Task:
In the floodplain ordinance text, to which court can a person aggrieved by a Board of Adjustment appeal decision take that decision?

Document section:

⁂

If the elevation used to determine the required elevation of the lowest floor was determined in accordance with Section 6.05.06(B)(3)(b) of this ordinance, the documentation of height of the lowest floor above highest adjacent grade, prepared by the owner or the owner's authorized agent.
E.
Buildings, Structures And Facilities Exempt from the Florida Building Code, Final Inspection. As part of the final inspection, the owner or owner's authorized agent shall submit to the Floodplain Administrator a final certification of elevation of the lowest floor or final documentation of the height of the lowest floor above the highest adjacent grade; such certifications and documentations shall be prepared as specified in Section 6.05.06(D) of this ordinance.
F.
Manufactured Homes. The Floodplain Administrator shall inspect manufactured homes that are installed or replaced in flood hazard areas to determine compliance with the requirements of this ordinance and the conditions of the issued permit. Upon placement of a manufactured home, certification of the elevation of the lowest floor shall be submitted to the Floodplain Administrator.
(Ord. No. 18-001, Pt. A, 1-23-2018)
A.
General. The Board of Adjustment shall hear and decide on requests for appeals and requests for variances from the strict application of this ordinance. Pursuant to F.S. § 553.73(5), the Board of Adjustment shall hear and decide on requests for appeals and requests for variances from the strict application of the flood resistant construction requirements of the Florida Building Code. This section does not apply to Section 3109 of the Florida Building Code, Building.
B.
Appeals. The Board of Adjustment shall hear and decide appeals when it is alleged there is an error in any requirement, decision, or determination made by the Floodplain Administrator in the administration and enforcement of this ordinance. Any person aggrieved by the decision may appeal such decision to the Circuit Court, as provided by Florida Statutes.
C.
Limitations on Authority to Grant Variances. The Board of Adjustment shall base its decisions on variances on technical justifications submitted by applicants, the considerations for issuance in Section 6.05.07(G) of this ordinance, the conditions of issuance set forth in Section 6.05.07(H) of this ordinance, and the comments and recommendations of the Floodplain Administrator and the Building Official. The Board of Adjustment has the right to attach such conditions as it deems necessary to further the purposes and objectives of this ordinance.

⁂

Data excerpts:

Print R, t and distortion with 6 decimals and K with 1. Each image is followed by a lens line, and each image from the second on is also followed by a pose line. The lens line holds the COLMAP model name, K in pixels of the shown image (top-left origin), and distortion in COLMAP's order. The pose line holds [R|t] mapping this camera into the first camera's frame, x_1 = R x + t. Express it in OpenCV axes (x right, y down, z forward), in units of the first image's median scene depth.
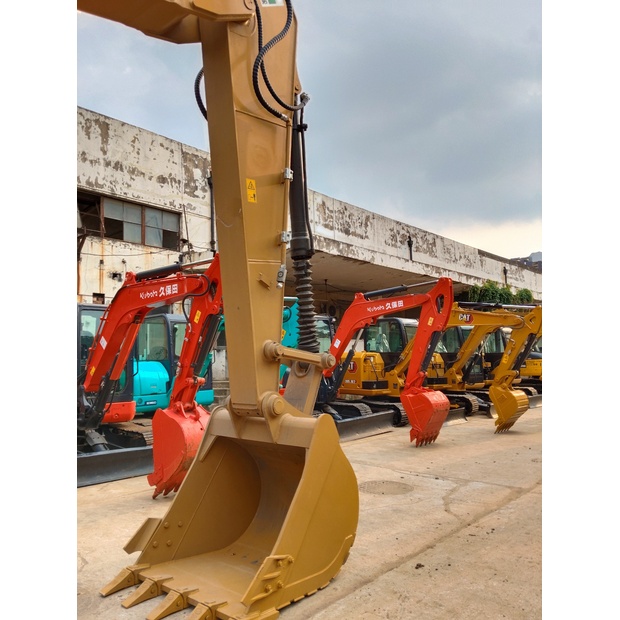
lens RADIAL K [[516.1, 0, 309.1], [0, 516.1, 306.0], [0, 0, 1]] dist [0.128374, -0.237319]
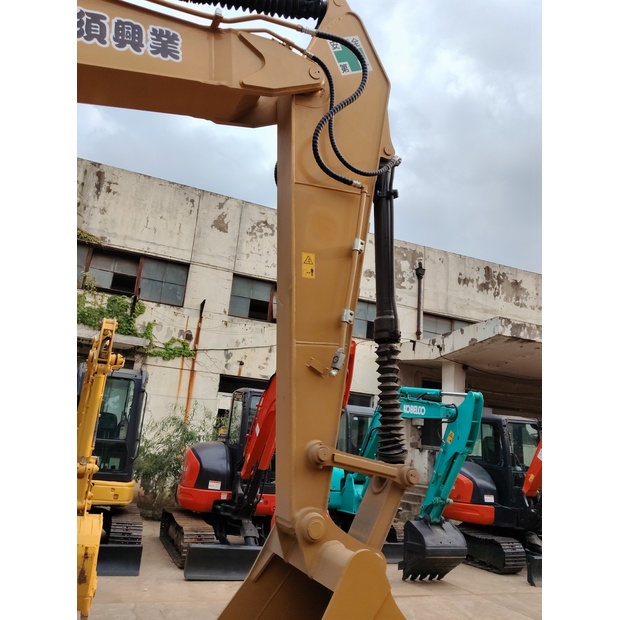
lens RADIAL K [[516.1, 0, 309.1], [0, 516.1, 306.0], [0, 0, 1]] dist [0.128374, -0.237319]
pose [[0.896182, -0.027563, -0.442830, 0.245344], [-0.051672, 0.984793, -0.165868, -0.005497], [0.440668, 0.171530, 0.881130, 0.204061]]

⁂

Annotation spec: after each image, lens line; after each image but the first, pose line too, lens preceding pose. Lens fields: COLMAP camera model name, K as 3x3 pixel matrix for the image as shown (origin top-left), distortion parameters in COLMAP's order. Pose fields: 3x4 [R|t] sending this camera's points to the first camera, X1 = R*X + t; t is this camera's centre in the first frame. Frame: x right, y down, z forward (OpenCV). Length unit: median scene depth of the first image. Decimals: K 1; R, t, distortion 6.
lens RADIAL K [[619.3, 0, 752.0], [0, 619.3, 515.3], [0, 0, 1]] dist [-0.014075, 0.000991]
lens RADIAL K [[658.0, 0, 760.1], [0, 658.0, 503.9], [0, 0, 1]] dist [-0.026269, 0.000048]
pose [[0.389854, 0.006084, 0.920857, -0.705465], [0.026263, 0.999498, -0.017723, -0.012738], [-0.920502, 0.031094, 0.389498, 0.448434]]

⁂

Solution to this problem:
The Circuit Court, as provided by Florida Statutes.